_Quoted passage_
Andreas Weissgerber drawn by Max Slevogt. Weissgerber and his cellist brother Joseph were prodigies who took the Berlin musical world by storm. In 1920 they played in a piano quartet with Einstein. Both Weissgerber brothers emigrated to Palestine to join the Palestine Symphony Orchestra. Here they play the third movement of Schubert’s paino tri in E-flat major D929 with Claudio Arrau, with whom they formed a famous piano trio partnership.
Francesco and Eleanore von Mendelssohn arrive in New York with Kurt Weill, Lotte Lenya and Meyer Wolf Wiesgal on 10th September, 1935. They were coming to work with Max Reinhart on Franz Werfel’s “The Road of Promise”. Einstein’s son-in-law, Dima Marianoff, also worked on this production. Francesco, a cellist, had been a musical partner of Einstein in Berlin. Although there are no recordings of him playing, the link is to Gaspar Cassado, who was the long-time partner of his mother, and with whom he had to fight for possession of the Piatti Stradivari cello. Cassado’s Suite is dedicated to Francesco.
(Photo from https://www.mendelssohn-gesellschaft.de/en/mendelssohns/biografien/francesco-von-mendelssohn)
Toscha Seidel befriended Einstein when he arrived in Princeton and played with him in string quartets. He also partnered him in the Bach Double Concerto in the “Einstein concert” in New York in 1934. Here he plays the “Meditation” from Massenet’s “Thais”.
Lili Petschnikov (or Petschnikoff) was an accomplished virtuoso who befriended Einstein during his visits to Caltech beginning in 1931. They played chamber music together on many occasions. She had an eventful life. She discovered that her husband, also a famous virtuoso violinist, was in a bigamous relationship and left him, forcing her to try to flee Germany after the outbreak of the First World War as an enemy alien. Eventually she made it to California, settling in a house near to the Hollywood Bowl. There are no recordings of her playing on the internet; the link is to her ex-husband, Alexander Petschnikov, playing pieces by Nardini, D’Ambrosio and Vieuxtemps.
Three titans of 20th century music: Jascha Heifetz, Artur Rubinstein and Gregor Piatigorsky. Although there is no explicit evidence that Einstein played music with any of them, he knew them all socially and it is rather likely that he did so. The link is to the three playing Mendelssohn’s First Piano Trio.
Boris Schwarz as a teenage virtuoso with his father Joseph, himself a distinguished concert pianist, about to play the Bach “Double” Concerto with Einstein in his apartment in Haberlandstrasse, Berlin. The picture is probably from the mid-1920s. He fled the Nazis, assisted by Einstein, to the USA where he eventually became a respected musicologist and wrote “Great Masters of the Violin” which contains short biographies of many of the violinists mentioned in “Einstein: A Life in Science and Music “. The link is to a recording of Schwarz playing the Bach A major sonata for violin and harpsichord.

_Excerpted data_
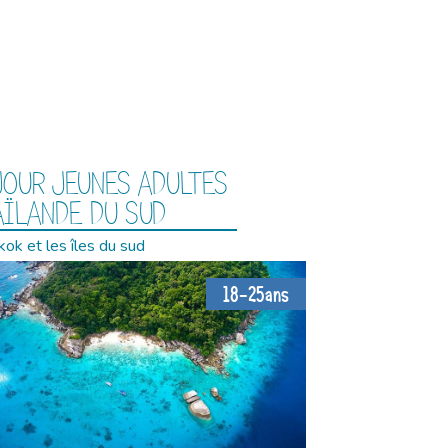
JOUR JEUNES ADULTES
AÏLANDE DU SUD
ok et les îles du sud
18-25ans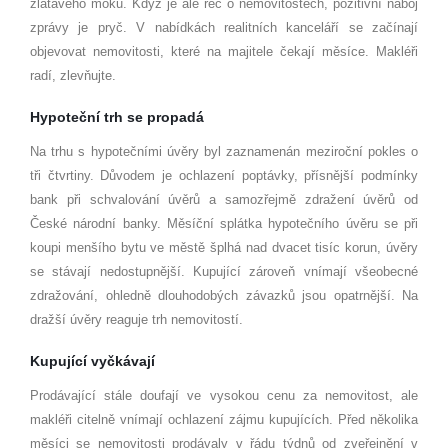
zlatavého moku. Když je ale řeč o nemovitostech, pozitivní náboj
zprávy je pryč. V nabídkách realitních kanceláří se začínají
objevovat nemovitosti, které na majitele čekají měsíce. Makléři
radí, zlevňujte.
Hypoteční trh se propadá
Na trhu s hypotečními úvěry byl zaznamenán meziroční pokles o
tři čtvrtiny. Důvodem je ochlazení poptávky, přísnější podmínky
bank při schvalování úvěrů a samozřejmě zdražení úvěrů od
České národní banky. Měsíční splátka hypotečního úvěru se při
koupi menšího bytu ve městě šplhá nad dvacet tisíc korun, úvěry
se stávají nedostupnější. Kupující zároveň vnímají všeobecné
zdražování, ohledně dlouhodobých závazků jsou opatrnější. Na
dražší úvěry reaguje trh nemovitostí.
Kupující vyčkávají
Prodávající stále doufají ve vysokou cenu za nemovitost, ale
makléři citelně vnímají ochlazení zájmu kupujících. Před několika
měsíci se nemovitosti prodávaly v řádu týdnů od zveřejnění v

_Exercise requirements_
1) Print, from the passage on Einstein's musical partners, the part that opens with the words containing "Francesco and Eleanore" and closes with "dedicated to Francesco.".
2) According to the passage on Einstein's musical partners, where did Lili Petschnikov settle once she reached California?

_Responses for each task_
1)
Francesco and Eleanore von Mendelssohn arrive in New York with Kurt Weill, Lotte Lenya and Meyer Wolf Wiesgal on 10th September, 1935. They were coming to work with Max Reinhart on Franz Werfel’s “The Road of Promise”. Einstein’s son-in-law, Dima Marianoff, also worked on this production. Francesco, a cellist, had been a musical partner of Einstein in Berlin. Although there are no recordings of him playing, the link is to Gaspar Cassado, who was the long-time partner of his mother, and with whom he had to fight for possession of the Piatti Stradivari cello. Cassado’s Suite is dedicated to Francesco.

2) She settled in a house near the Hollywood Bowl.